### TASK GOAL:
Count the lines in the items below that contain the string "data", matching case exactly, and reply with only the number.

### AVAILABLE RECORDS:
/---

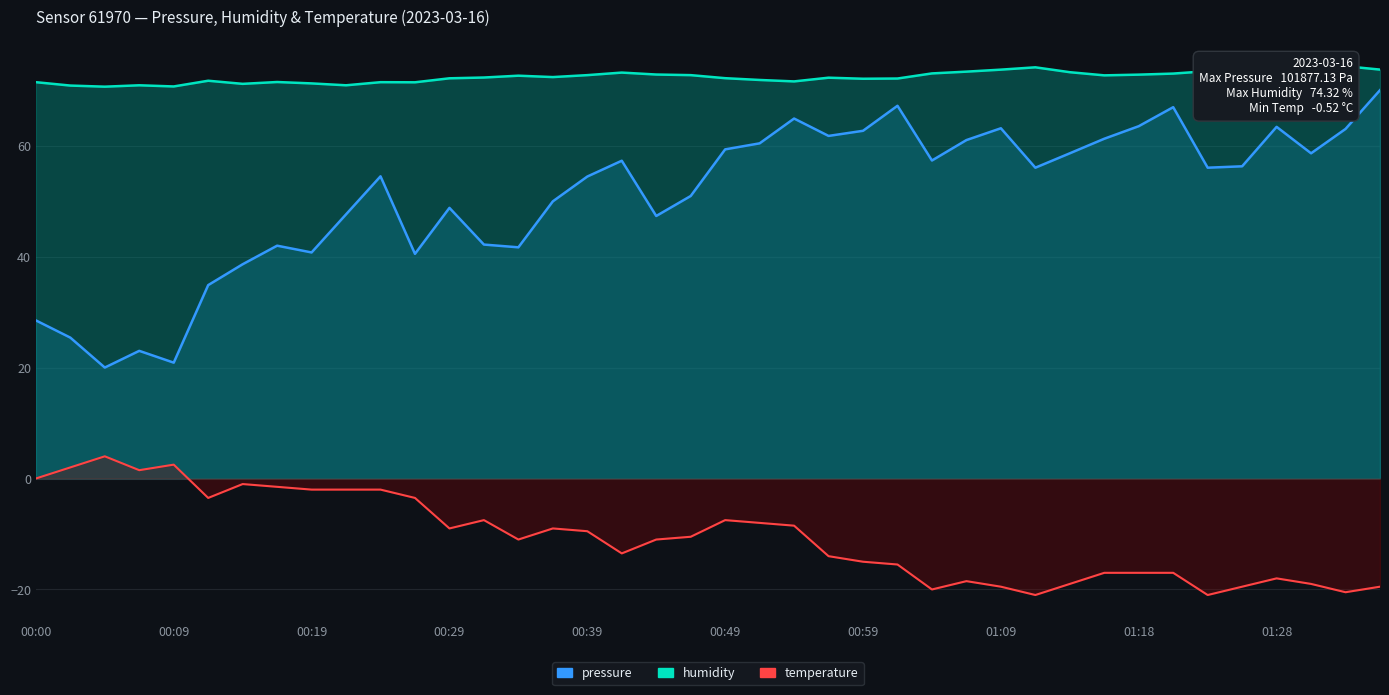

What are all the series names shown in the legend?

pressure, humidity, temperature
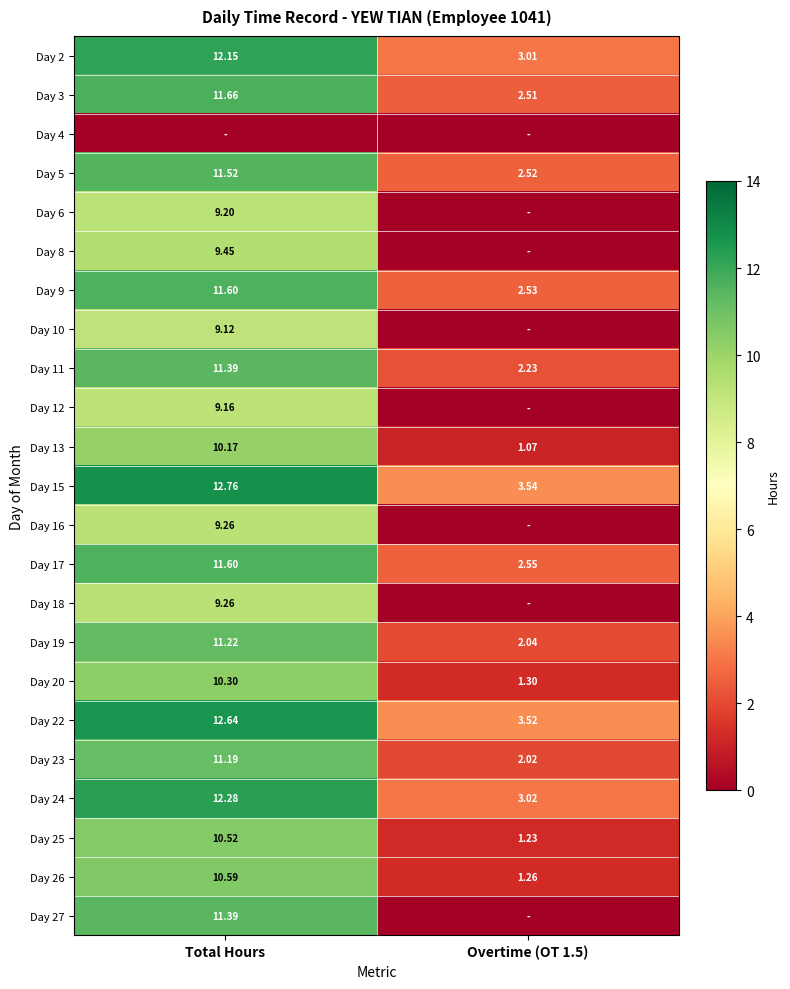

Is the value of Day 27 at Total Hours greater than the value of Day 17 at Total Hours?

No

\---
/---

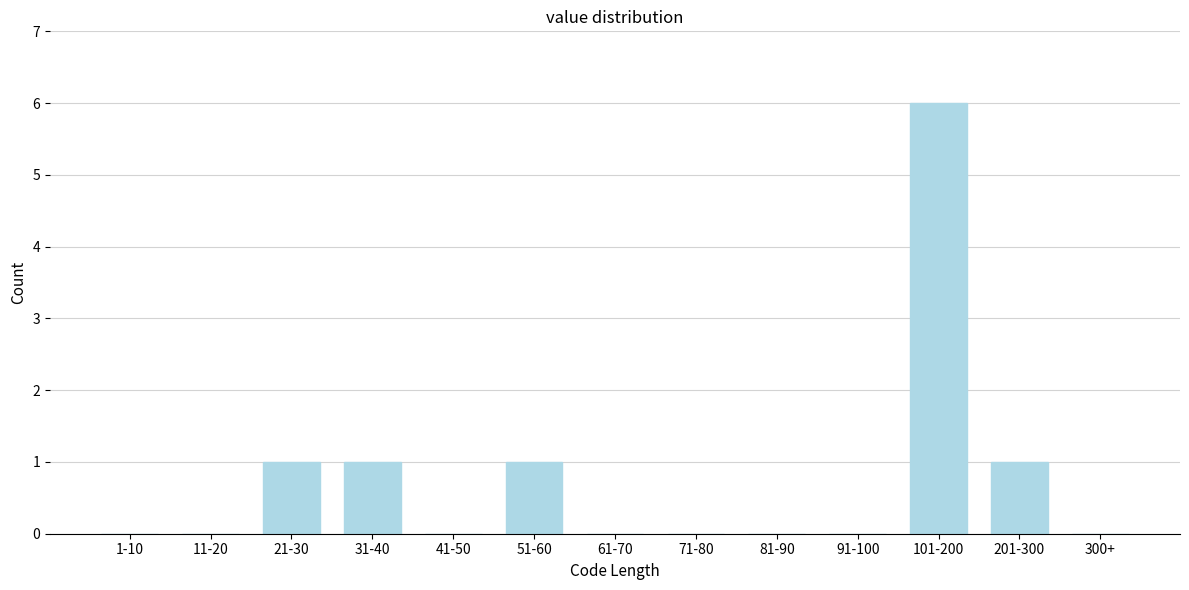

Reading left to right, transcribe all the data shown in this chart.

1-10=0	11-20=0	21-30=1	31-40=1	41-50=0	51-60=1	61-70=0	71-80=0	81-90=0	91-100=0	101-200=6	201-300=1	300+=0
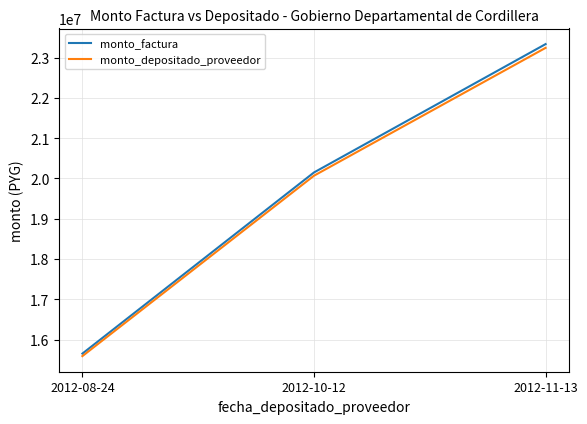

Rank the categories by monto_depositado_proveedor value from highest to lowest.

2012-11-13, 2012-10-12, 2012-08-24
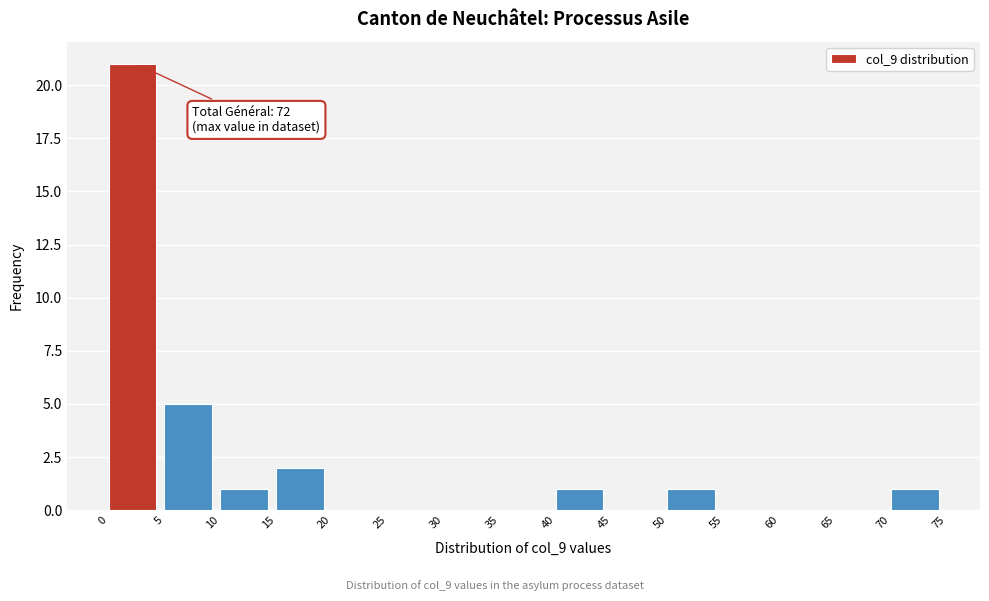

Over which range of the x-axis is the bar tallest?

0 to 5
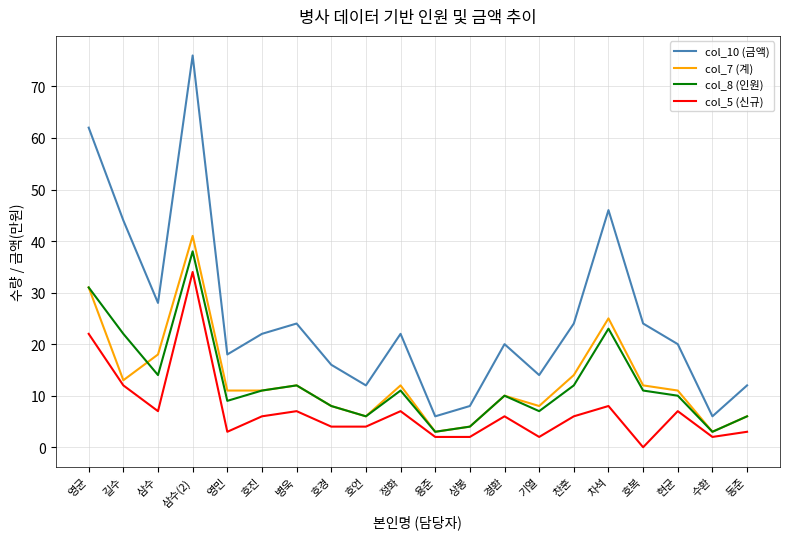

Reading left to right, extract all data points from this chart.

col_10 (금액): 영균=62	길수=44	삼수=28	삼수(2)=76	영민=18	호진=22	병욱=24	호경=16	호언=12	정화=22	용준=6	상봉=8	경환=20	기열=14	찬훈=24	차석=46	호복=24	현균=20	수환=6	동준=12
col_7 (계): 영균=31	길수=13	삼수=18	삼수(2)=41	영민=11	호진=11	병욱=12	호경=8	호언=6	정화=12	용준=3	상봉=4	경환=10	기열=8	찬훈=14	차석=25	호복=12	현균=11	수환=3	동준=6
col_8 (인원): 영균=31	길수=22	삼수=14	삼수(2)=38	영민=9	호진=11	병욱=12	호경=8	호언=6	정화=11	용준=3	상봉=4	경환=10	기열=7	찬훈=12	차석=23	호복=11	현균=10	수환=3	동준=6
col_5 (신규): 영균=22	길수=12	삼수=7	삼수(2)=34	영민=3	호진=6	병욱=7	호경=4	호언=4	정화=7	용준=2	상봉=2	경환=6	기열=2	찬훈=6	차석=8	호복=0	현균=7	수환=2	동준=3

\---

### SOLUTION FOR THIS TASK:
2